Comments : Fated Stars

  • 17 years ago

    by CrazyNlove

    Oh i loved it. that is good. 5/5 excellent

  • 17 years ago

    by ImNotPerfect20

    This poem is really good.. dont down grade your stuff. you do an awsome job on your poems. keep it up 5/5

  • 17 years ago

    by Anonymous Angel

    Hey,
    an excellent love poem especially for a first time writing love poems, you should write more of those =) good flow, great work 5/5
    kisses stephanie

  • 17 years ago

    by xxSnow Angelxx

    Excellent work!!!...if this ur first love poem...lol..u can go ahead and write a lot more of this type!!.....very beutifully penned!
    kp up de good wrk!
    xxPoojaxx

  • 17 years ago

    by Perfection

    Yeah this was a good poem about love... You have some nice and meaningful lines andf the structure is ok ... Im not a love poemt myself so thats all I can say about it

    good job =D

  • 17 years ago

    by Debbie

    "The azure sky shinning down" -- The sky doesn't shine by itself. I think this needs to be changed in wording and/or structure. Besides, you repeated the same point (the azure sky: night sky) in two lines which is unnecessary.

    "The azure sky shinning down" (sic) ( = Shining is misspelled.)
    "Beside you feels like heaven" (sic) ( = feel is misspelled.)

    This piece began with a rather plaintive tone, but then it suddenly shifted not only in its pitch, but also in its desired point--a plea for the recognition of the person's love. I'd suggest you to fix and tighten up the lines to enhance the flow and focus only to one point at a time in order to remain consistent. Thanks for sharing. =]

  • 17 years ago

    by Miu

    Aww for me this is the best one.. Very touching and sweet. Meaningful and love the emotions in it! Amazing poem! Keep up the great work! :)

  • 17 years ago

    by Brittany C

    Another lovely poem. It is great rather it is your first love poem or not:) Keep up the great work. 5/5

  • 17 years ago

    by Robert

    You got this love thing down your words carry your emotions well great job would like to see other subjects Plot121

  • Once again, another great poem. You have talant.

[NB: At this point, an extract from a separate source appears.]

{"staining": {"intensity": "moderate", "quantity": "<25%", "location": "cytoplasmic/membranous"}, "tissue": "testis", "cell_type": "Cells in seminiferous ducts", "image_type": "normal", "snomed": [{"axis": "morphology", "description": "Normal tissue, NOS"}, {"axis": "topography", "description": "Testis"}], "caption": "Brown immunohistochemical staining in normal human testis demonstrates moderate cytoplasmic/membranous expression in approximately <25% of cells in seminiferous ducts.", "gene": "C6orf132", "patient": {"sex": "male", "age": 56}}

    This is the line every girl wants to hear.>>

    "I'll never fail for you
    I'll stand up for you until I die"

    A couple of things I thought were off, the flow and such, but it wasn't too bad.

    The message was powerful.

    The poem was very sweet and beautiful. keep writing kiddo. =) 4/5

    ~Ally~

  • 17 years ago

    by Sydney

    Awh made me smile XD. You definantly have a way with love poems ^_^. Beautiful.

  • 17 years ago

    by Stephanie Naylor

    Very pretty and beautiful. you have a real talent for writing love poems, so dont ever stop

  • 17 years ago

    by Fluffy

    Very good. The repetition is good, with a nice flow to support the piece. There aren't many things to improve on, but here they are:

    "Beside you feels like heaven" - just put 'Being' before 'Beside', the line will make more sense this way.

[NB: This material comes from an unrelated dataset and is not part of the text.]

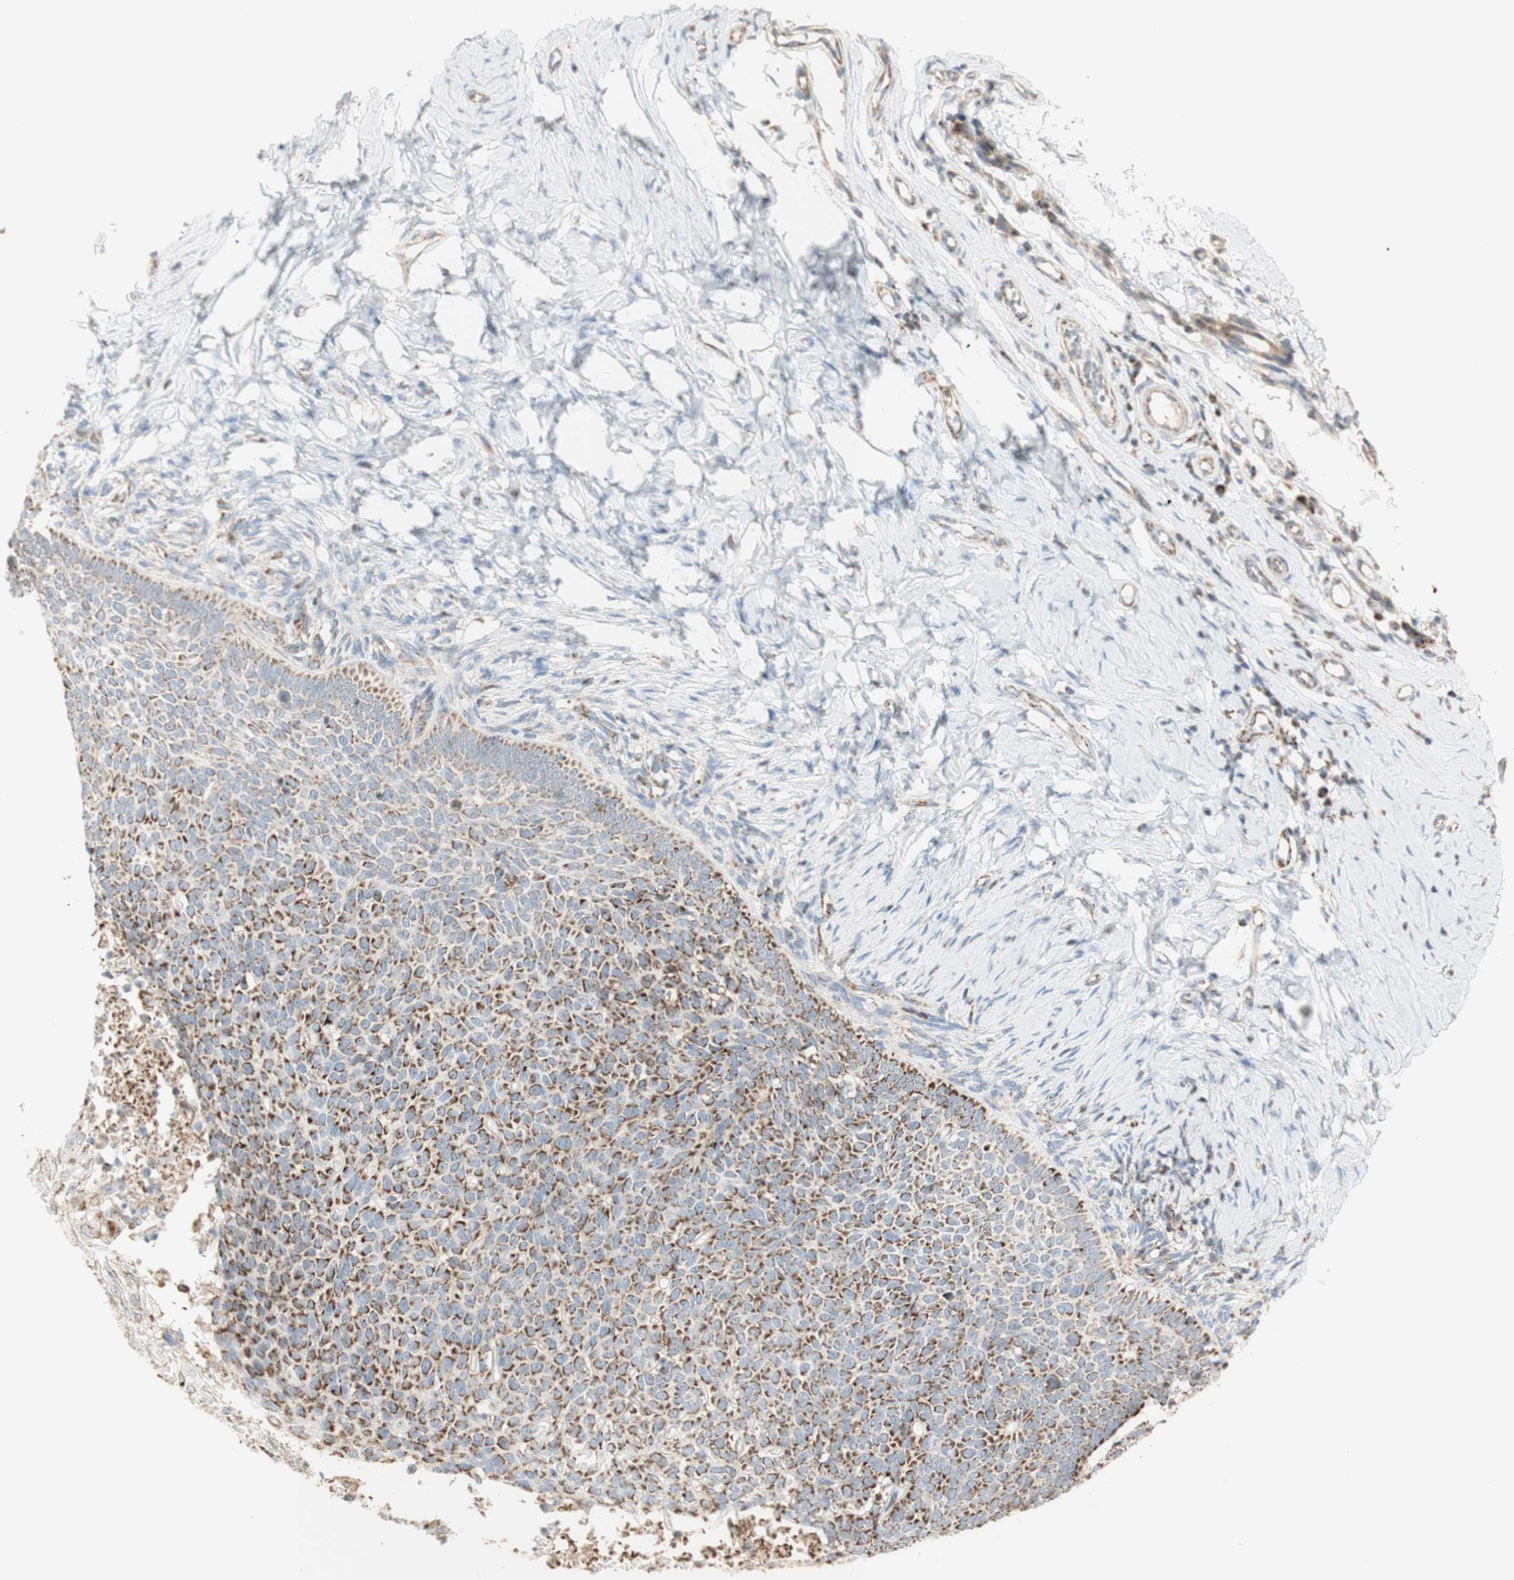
{"staining": {"intensity": "weak", "quantity": ">75%", "location": "cytoplasmic/membranous"}, "tissue": "skin cancer", "cell_type": "Tumor cells", "image_type": "cancer", "snomed": [{"axis": "morphology", "description": "Normal tissue, NOS"}, {"axis": "morphology", "description": "Basal cell carcinoma"}, {"axis": "topography", "description": "Skin"}], "caption": "An image showing weak cytoplasmic/membranous staining in approximately >75% of tumor cells in skin cancer (basal cell carcinoma), as visualized by brown immunohistochemical staining.", "gene": "LETM1", "patient": {"sex": "male", "age": 87}}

    "Will you stay with me through eternity?" - change the word 'through' to 'for'.

    Erm. Hmm. And, oh, try to avoid too many '..'. The full stop has much more significance as opposed to the '..'.

    Other than that, the poem was great. Well done! :)

  • 17 years ago

    by Ashleigh Skye

    I liked this poem it was so sweet and meaingful. I think if you got rid of a few of the I's it would be much better. But nice work still. I really liked how you were expressing your love to someone thats a very hard thing to do. "The stars are falling for us" my favorite line.. so powerful.

  • 17 years ago

    by Teria

    Awh. I loved it. :D I think you could work on punctuation though, it threw off the flow a bit in this poem. Not your others, but this one it did. The syllables a little bit as well, not that much though.
    Other than those two minor t hings you did a wonderful job with this poem.
    Keep it up!

  • 17 years ago

    by Vanessa

    A few fillers, minor grammer mistakes, and the flow was rocky, but other than that it was great, the emtion was strong and the word choice painted a clear image.

  • 17 years ago

    by Jenni Marie

    Again, I enjoyed the repetition.
    Emotion and depth shine through the words, the first stanza is a beautiful opener and it gets better from there on.
    I noticed there were quite a few fillers in this one to, try to eliminate some of them in your writing, it helps flow improve greatly.